- Ладно, вместо того, чтобы лить слезы снова и снова, почему ты не собрала все заработанное на продаже эля? – она замолчала, потому что Меллана лишь помотала головой. – Что такое?

Длинные ресницы сестры дрогнули.

- Р-разве ты не поняла? Я потратила деньги.

- Ты потратила все? – голос Финнулы снова дрогнул. – Но там было больше пятидесяти…

- Мне нужны были новые гребни, - прошептала Меллана, вновь разражаясь слезами. – И ленты для волос. И жестянщик, что приходил недавно, продавал прелестные пояса, на них была вышивка настоящим золотом…

Финнула с трудом удержалась от брани.

- Ты потратила все деньги, что заработала этой зимой, продавая эль? Ох, Меллана, как же ты могла? Мы ведь должны были купить солод и хмель для летней партии!

- Я знаю, - Меллана шмыгнула носом. – Знаю! Но девушка не может все время думать об эле!

Челюсть Финнулы так и отвисла. Ее сестра не могла похвастаться острым умом, но большей глупости никто еще в Шропшире не делал. У Мелланы дело шло в гору, она готовила лучший в деревне эль, за который дрались торговцы, увозившие его в другие графства, а чистая прибыль поступала в карман семьи Крейс. Но без солода и хмеля дни успеха Мелланы были бы сочтены.

- Девушка, - повторила Финнула. – Девушка! Но ты больше не девушка, не так ли, Меллана? У тебя родится ребенок! Как ты собираешься его растить? Нельзя же всю жизнь прожить здесь! Розамунда, милейшая из девушек, и то не будет благосклонна к безмужней золовке, живущей в родительском доме с ребенком-безотцовщиной!

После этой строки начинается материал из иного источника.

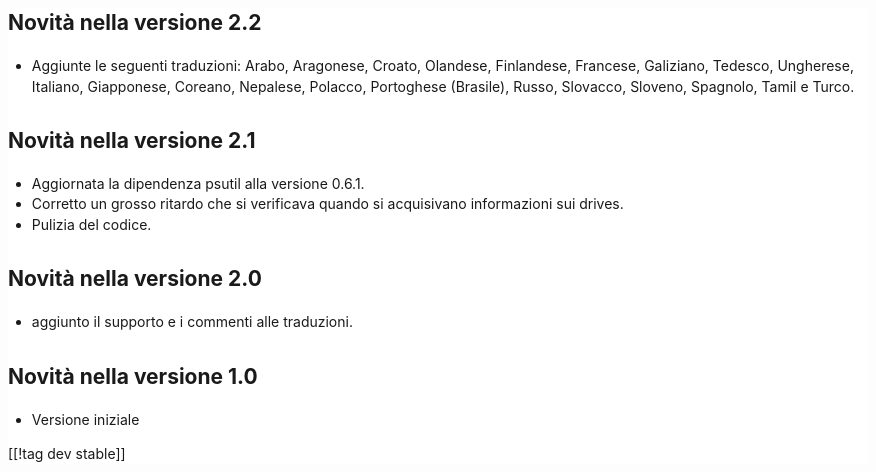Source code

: ## Novità nella versione 2.2

* Aggiunte le seguenti traduzioni: Arabo, Aragonese, Croato, Olandese,
  Finlandese, Francese, Galiziano, Tedesco, Ungherese, Italiano, Giapponese,
  Coreano, Nepalese, Polacco, Portoghese (Brasile), Russo, Slovacco,
  Sloveno, Spagnolo, Tamil e Turco.

## Novità nella versione 2.1

* Aggiornata la dipendenza psutil alla versione 0.6.1.
* Corretto un grosso ritardo che si verificava quando si acquisivano
  informazioni sui drives.
* Pulizia del codice.

## Novità nella versione 2.0

* aggiunto il supporto e i commenti alle traduzioni.

## Novità nella versione 1.0

* Versione iniziale

[[!tag dev stable]]

[1]: https://www.nvaccess.org/addonStore/legacy?file=resourceMonitor
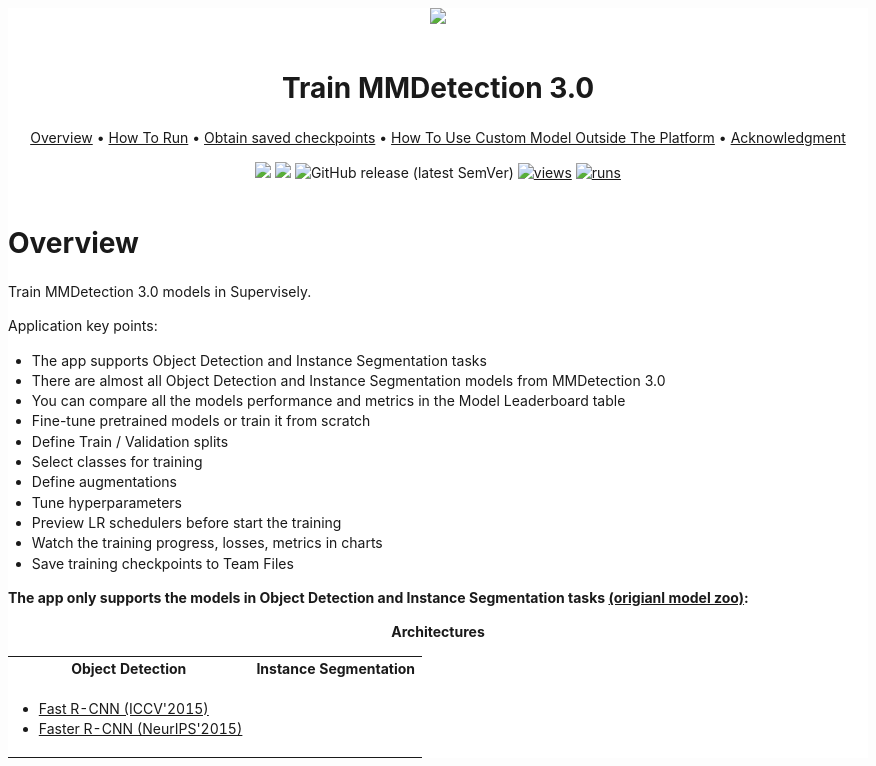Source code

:<div align="center" markdown>

<img src="https://github.com/supervisely-ecosystem/train-mmdetection-2/assets/115161827/a2a022a9-b1b1-4231-9a8d-37e4d3898acf"/>  

# Train MMDetection 3.0

<p align="center">
  <a href="#Overview">Overview</a> •
  <a href="#How-To-Run">How To Run</a> •
  <a href="#Obtain-saved-checkpoints">Obtain saved checkpoints</a> •
  <a href="#How-To-Use-Custom-Model-Outside-The-Platform">How To Use Custom Model Outside The Platform</a> •
  <a href="#Acknowledgment">Acknowledgment</a>
</p>

[![](https://img.shields.io/badge/supervisely-ecosystem-brightgreen)](https://ecosystem.supervise.ly/apps/supervisely-ecosystem/train-mmdetection-v3)
[![](https://img.shields.io/badge/slack-chat-green.svg?logo=slack)](https://supervise.ly/slack)
![GitHub release (latest SemVer)](https://img.shields.io/github/v/release/supervisely-ecosystem/train-mmdetection-v3)
[![views](https://app.supervise.ly/img/badges/views/supervisely-ecosystem/train-mmdetection-v3.png)](https://supervise.ly)
[![runs](https://app.supervise.ly/img/badges/runs/supervisely-ecosystem/train-mmdetection-v3.png)](https://supervise.ly)

</div>

# Overview

Train MMDetection 3.0 models in Supervisely.

Application key points:
- The app supports Object Detection and Instance Segmentation tasks
- There are almost all Object Detection and Instance Segmentation models from MMDetection 3.0
- You can compare all the models performance and metrics in the Model Leaderboard table
- Fine-tune pretrained models or train it from scratch
- Define Train / Validation splits
- Select classes for training
- Define augmentations
- Tune hyperparameters
- Preview LR schedulers before start the training
- Watch the training progress, losses, metrics in charts
- Save training checkpoints to Team Files

**The app only supports the models in Object Detection and Instance Segmentation tasks [(origianl model zoo)](https://github.com/open-mmlab/mmdetection/blob/master/docs/en/model_zoo.md):**

<div align="center">
  <b>Architectures</b>
</div>
<table align="center">
  <tbody>
    <tr align="center" valign="bottom">
      <td>
        <b>Object Detection</b>
      </td>
      <td>
        <b>Instance Segmentation</b>
      </td>
    </tr>
    <tr valign="top">
      <td>
        <ul>
            <li><a href="configs/fast_rcnn">Fast R-CNN (ICCV'2015)</a></li>
            <li><a href="configs/faster_rcnn">Faster R-CNN (NeurIPS'2015)</a></li>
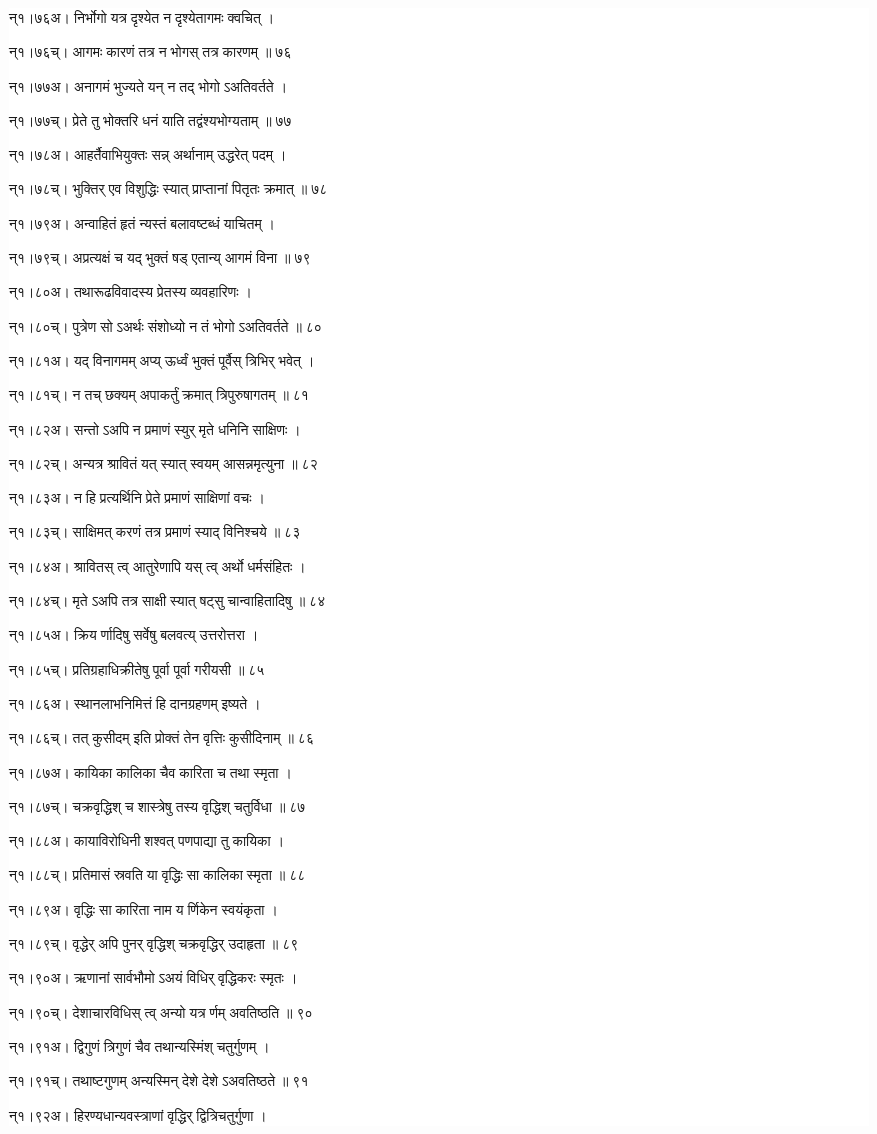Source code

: न्१।७६अ। निर्भोगो यत्र दृश्येत न दृश्येतागमः क्वचित् ।    
  
न्१।७६च्। आगमः कारणं तत्र न भोगस् तत्र कारणम् ॥  ७६   
  
न्१।७७अ। अनागमं भुज्यते यन् न तद् भोगो ऽअतिवर्तते ।   
  
न्१।७७च्। प्रेते तु भोक्तरि धनं याति तद्वंश्यभोग्यताम् ॥  ७७  
  
न्१।७८अ। आहर्तैवाभियुक्तः सन्न् अर्थानाम् उद्धरेत् पदम् ।   
  
न्१।७८च्। भुक्तिर् एव विशुद्धिः स्यात् प्राप्तानां पितृतः क्रमात् ॥  ७८   
  
न्१।७९अ। अन्वाहितं हृतं न्यस्तं बलावष्टब्धं याचितम् ।    
  
न्१।७९च्। अप्रत्यक्षं च यद् भुक्तं षड् एतान्य् आगमं विना ॥  ७९   
  
न्१।८०अ। तथारूढविवादस्य प्रेतस्य व्यवहारिणः ।   
  
न्१।८०च्। पुत्रेण सो ऽअर्थः संशोध्यो न तं भोगो ऽअतिवर्तते ॥  ८०   
  
न्१।८१अ। यद् विनागमम् अप्य् ऊर्ध्वं भुक्तं पूर्वैस् त्रिभिर् भवेत् ।   
  
न्१।८१च्। न तच् छक्यम् अपाकर्तुं क्रमात् त्रिपुरुषागतम् ॥  ८१    
  
न्१।८२अ। सन्तो ऽअपि न प्रमाणं स्युर् मृते धनिनि साक्षिणः ।    
  
न्१।८२च्। अन्यत्र श्रावितं यत् स्यात् स्वयम् आसन्नमृत्युना ॥  ८२    
  
न्१।८३अ। न हि प्रत्यर्थिनि प्रेते प्रमाणं साक्षिणां वचः ।    
  
न्१।८३च्। साक्षिमत् करणं तत्र प्रमाणं स्याद् विनिश्चये ॥  ८३    
  
न्१।८४अ। श्रावितस् त्व् आतुरेणापि यस् त्व् अर्थो धर्मसंहितः ।    
  
न्१।८४च्। मृते ऽअपि तत्र साक्षी स्यात् षट्सु चान्वाहितादिषु ॥  ८४   
  
न्१।८५अ। क्रिय र्णादिषु सर्वेषु बलवत्य् उत्तरोत्तरा ।   
  
न्१।८५च्। प्रतिग्रहाधिक्रीतेषु पूर्वा पूर्वा गरीयसी ॥  ८५   
  
न्१।८६अ। स्थानलाभनिमित्तं हि दानग्रहणम् इष्यते ।  
  
न्१।८६च्। तत् कुसीदम् इति प्रोक्तं तेन वृत्तिः कुसीदिनाम् ॥  ८६   
  
न्१।८७अ। कायिका कालिका चैव कारिता च तथा स्मृता ।   
  
न्१।८७च्। चक्रवृद्धिश् च शास्त्रेषु तस्य वृद्धिश् चतुर्विधा ॥  ८७    
  
न्१।८८अ। कायाविरोधिनी शश्वत् पणपाद्या तु कायिका ।   
  
न्१।८८च्। प्रतिमासं स्रवति या वृद्धिः सा कालिका स्मृता ॥  ८८   
  
न्१।८९अ। वृद्धिः सा कारिता नाम य र्णिकेन स्वयंकृता ।   
  
न्१।८९च्। वृद्धेर् अपि पुनर् वृद्धिश् चक्रवृद्धिर् उदाहृता ॥  ८९   
  
न्१।९०अ। ऋणानां सार्वभौमो ऽअयं विधिर् वृद्धिकरः स्मृतः ।    
  
न्१।९०च्। देशाचारविधिस् त्व् अन्यो यत्र र्णम् अवतिष्ठति ॥  ९०   
  
न्१।९१अ। द्विगुणं त्रिगुणं चैव तथान्यस्मिंश् चतुर्गुणम् ।    
  
न्१।९१च्। तथाष्टगुणम् अन्यस्मिन् देशे देशे ऽअवतिष्ठते ॥  ९१  
  
न्१।९२अ। हिरण्यधान्यवस्त्राणां वृद्धिर् द्वित्रिचतुर्गुणा ।    
  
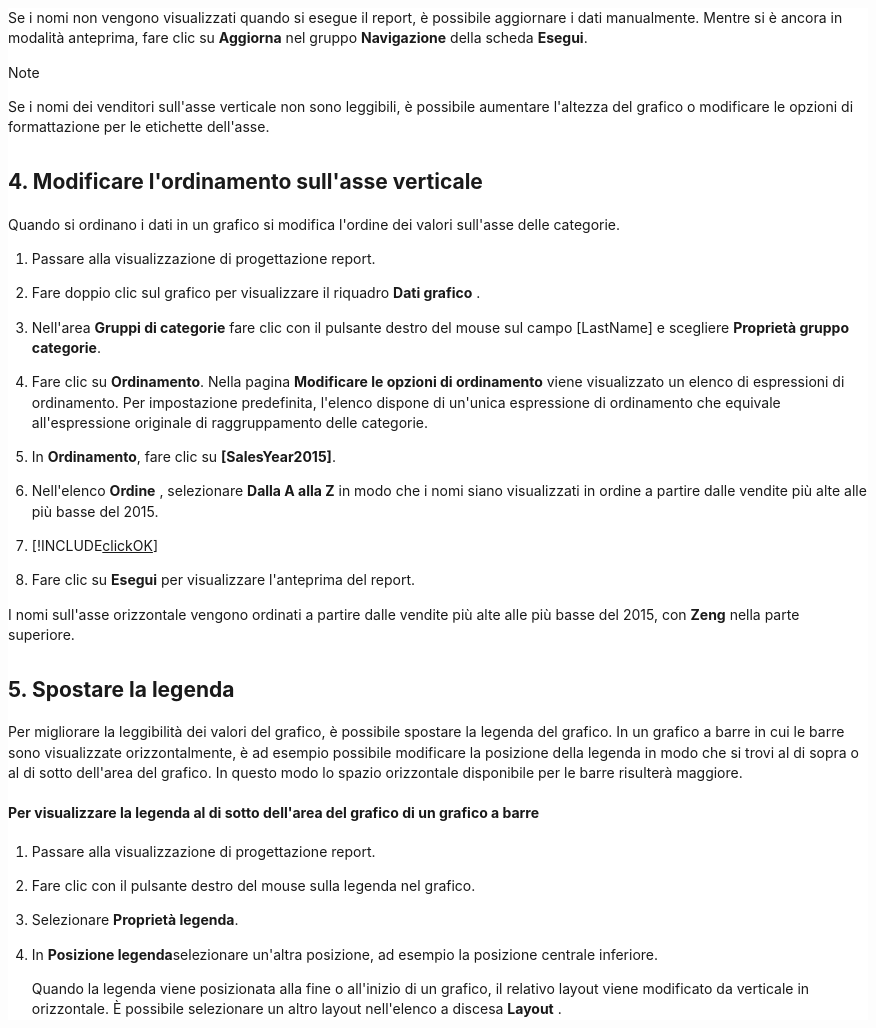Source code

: Se i nomi non vengono visualizzati quando si esegue il report, è possibile aggiornare i dati manualmente. Mentre si è ancora in modalità anteprima, fare clic su **Aggiorna** nel gruppo **Navigazione** della scheda **Esegui**.  
  
> [!NOTE]  
> Se i nomi dei venditori sull'asse verticale non sono leggibili, è possibile aumentare l'altezza del grafico o modificare le opzioni di formattazione per le etichette dell'asse.  
  
## <a name="Sort"></a>4. Modificare l'ordinamento sull'asse verticale  
Quando si ordinano i dati in un grafico si modifica l'ordine dei valori sull'asse delle categorie.  
  
1.  Passare alla visualizzazione di progettazione report.  
  
2.  Fare doppio clic sul grafico per visualizzare il riquadro **Dati grafico** .  
  
3.  Nell'area **Gruppi di categorie** fare clic con il pulsante destro del mouse sul campo [LastName] e scegliere **Proprietà gruppo categorie**.  
  
4.  Fare clic su **Ordinamento**. Nella pagina **Modificare le opzioni di ordinamento** viene visualizzato un elenco di espressioni di ordinamento. Per impostazione predefinita, l'elenco dispone di un'unica espressione di ordinamento che equivale all'espressione originale di raggruppamento delle categorie.  
  
5.  In **Ordinamento**, fare clic su **[SalesYear2015]**.  
  
6.  Nell'elenco **Ordine** , selezionare **Dalla A alla Z** in modo che i nomi siano visualizzati in ordine a partire dalle vendite più alte alle più basse del 2015.
  
7.  [!INCLUDE[clickOK](../includes/clickok-md.md)]  
  
10. Fare clic su **Esegui** per visualizzare l'anteprima del report.  
  
I nomi sull'asse orizzontale vengono ordinati a partire dalle vendite più alte alle più basse del 2015, con **Zeng** nella parte superiore.  
  
## <a name="Legend"></a>5. Spostare la legenda  
Per migliorare la leggibilità dei valori del grafico, è possibile spostare la legenda del grafico. In un grafico a barre in cui le barre sono visualizzate orizzontalmente, è ad esempio possibile modificare la posizione della legenda in modo che si trovi al di sopra o al di sotto dell'area del grafico. In questo modo lo spazio orizzontale disponibile per le barre risulterà maggiore.  
  
#### <a name="to-display-the-legend-below-the-chart-area-of-a-bar-chart"></a>Per visualizzare la legenda al di sotto dell'area del grafico di un grafico a barre  
  
1.  Passare alla visualizzazione di progettazione report.  
  
2.  Fare clic con il pulsante destro del mouse sulla legenda nel grafico.  
  
3.  Selezionare **Proprietà legenda**.  
  
4.  In **Posizione legenda**selezionare un'altra posizione, ad esempio la posizione centrale inferiore.  
  
    Quando la legenda viene posizionata alla fine o all'inizio di un grafico, il relativo layout viene modificato da verticale in orizzontale. È possibile selezionare un altro layout nell'elenco a discesa **Layout** .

Финнула немедленно пожалела о своих резких словах, едва они слетели с ее губ, а Меллана ударилась в плач с новой силой. Сквозь рыдания были едва различимы слова:

- О! Кому, как не тебе судить, Финнула Крейс! Разумеется, тебе, бывшей замужем всего лишь одну ночь, а затем вернувшейся на мельницу.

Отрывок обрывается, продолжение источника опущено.